Kritik: Weihnachtsfilme, die ausnahmsweise mal nicht aus den Untiefen Hollywoods stammen; sieht man im allgemeinen viel zu selten. So muss man schon etwas Glück haben, um über einen Film wie WUNDER EINER WINTERNACHT zu stolpern – der eigentlich auf den Namen JOULUTARINA horcht und vom finnischen Regisseur und Produzenten Juha Wuolijoki stammt.

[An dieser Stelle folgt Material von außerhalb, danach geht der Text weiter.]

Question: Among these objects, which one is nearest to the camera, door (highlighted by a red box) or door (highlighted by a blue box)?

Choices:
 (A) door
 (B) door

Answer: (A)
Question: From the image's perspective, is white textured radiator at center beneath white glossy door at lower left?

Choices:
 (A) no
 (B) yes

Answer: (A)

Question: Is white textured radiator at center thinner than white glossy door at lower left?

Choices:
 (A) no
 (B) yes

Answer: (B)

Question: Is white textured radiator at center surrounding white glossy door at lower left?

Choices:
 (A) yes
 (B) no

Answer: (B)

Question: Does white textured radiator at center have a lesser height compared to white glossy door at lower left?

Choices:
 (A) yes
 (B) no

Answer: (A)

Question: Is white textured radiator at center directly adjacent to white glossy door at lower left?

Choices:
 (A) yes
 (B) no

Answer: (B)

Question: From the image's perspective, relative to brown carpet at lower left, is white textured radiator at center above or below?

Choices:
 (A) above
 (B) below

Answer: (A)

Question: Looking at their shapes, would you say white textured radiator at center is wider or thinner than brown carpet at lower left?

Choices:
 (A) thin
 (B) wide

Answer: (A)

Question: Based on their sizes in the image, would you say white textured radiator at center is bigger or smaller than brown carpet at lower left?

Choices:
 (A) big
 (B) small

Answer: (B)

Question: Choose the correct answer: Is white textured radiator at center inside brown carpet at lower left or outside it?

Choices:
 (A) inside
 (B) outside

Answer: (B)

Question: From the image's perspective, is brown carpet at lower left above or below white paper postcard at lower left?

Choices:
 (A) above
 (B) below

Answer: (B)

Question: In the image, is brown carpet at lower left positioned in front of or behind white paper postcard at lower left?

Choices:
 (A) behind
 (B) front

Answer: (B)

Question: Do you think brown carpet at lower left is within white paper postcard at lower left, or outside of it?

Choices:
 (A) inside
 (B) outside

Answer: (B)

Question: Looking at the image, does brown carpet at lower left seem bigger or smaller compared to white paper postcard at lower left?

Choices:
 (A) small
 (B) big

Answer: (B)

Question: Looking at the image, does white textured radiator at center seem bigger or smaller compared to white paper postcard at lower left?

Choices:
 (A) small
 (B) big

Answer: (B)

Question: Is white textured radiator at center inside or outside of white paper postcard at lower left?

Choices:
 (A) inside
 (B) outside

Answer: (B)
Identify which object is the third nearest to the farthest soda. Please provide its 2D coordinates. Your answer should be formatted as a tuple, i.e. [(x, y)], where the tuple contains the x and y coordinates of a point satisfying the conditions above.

Belohnt wird man dabei gleich in mehrerlei Hinsicht: die Geschichte wird insgesamt eher ruhig und vergleichsweise ungekünstelt erzählt, es gibt ausreichend Platz für allerlei interessante zwischenmenschliche Untertöne; und die technisch-handwerkliche Komponente macht mit dem netten Setdesign, der stimmigen Schauplatzwahl sowie nicht zuletzt den wunderbar atmosphärischen Landschaftsaufnahmen ordentlich was her. Die größte Stärke von JOULUTARINA aber ist die anberaumte Erzählstrategie, die ihre Wirkung keinesfalls verfehlt – und das auch ohne einer Zuhilfenahme des schon eher als typisch zu bezeichnenden Soundtracks, der aber glücklicherweise nicht flächendeckend eingesetzt wird. So ist der Film zum einen als relativ zeitloses Porträt zu verstehen, wobei sich stets nur erahnen lässt wann und wo genau sich das Ganze zugetragen haben könnte – und zum anderen erweist sich die Entscheidung, die Geschichte als ein ganzes Leben abdeckende Erzählung zu inszenieren; als äußerst glückliche Entscheidung. Das Gefühl einer (emotionalen) Bedeutung wird also weniger aus einer Ansammlung potentiell kitschiger Bilder oder anderen zielführenden, zumeist aber eben reichlich prätentiösen Stilmitteln generiert – sondern schlicht und ergreifend aus dem sich durchaus auf den Zuschauer übertragenden Gefühls heraus, dass es sich um die Darstellung eines Lebenswerks handelt. Ob um ein mehr oder weniger bedeutsames, dass muss ein jeder für sich selbst entscheiden – aber das durch und durch annehmbare Angebot ist gemacht. Wäre man mit dem pompösen Ende nicht doch noch ein wenig über das Ziel hinausgeschossen, wäre sogar noch mehr drin gewesen.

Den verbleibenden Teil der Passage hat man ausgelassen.